▶ Work instructions
Setting aside any pictures, reproduce the data exactly.

Stored data:
▬▬▬▬▬▬

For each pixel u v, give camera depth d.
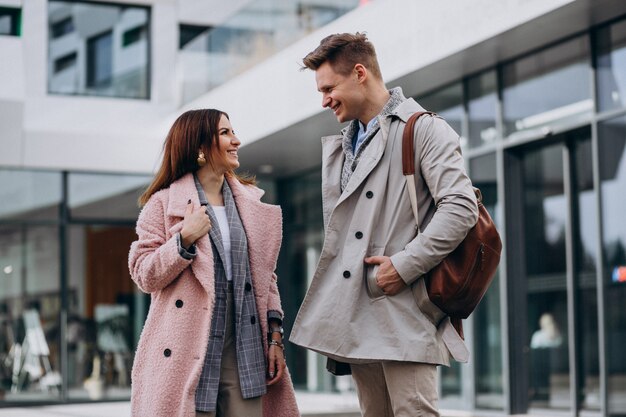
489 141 12.12
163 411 4.40
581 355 10.97
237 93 15.53
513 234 11.93
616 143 10.30
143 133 17.86
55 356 17.00
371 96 4.44
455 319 4.38
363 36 4.48
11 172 17.05
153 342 4.50
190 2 18.53
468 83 12.45
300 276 17.98
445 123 4.32
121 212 17.48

▬▬▬▬▬▬

▶ Result of the exercise
For each pixel u v, give camera depth d.
489 141 12.12
163 411 4.40
581 355 10.97
237 93 15.53
513 234 11.93
616 143 10.30
143 133 17.86
55 356 17.00
371 96 4.44
455 319 4.38
363 36 4.48
11 172 17.05
153 342 4.50
190 2 18.53
468 83 12.45
300 276 17.98
445 123 4.32
121 212 17.48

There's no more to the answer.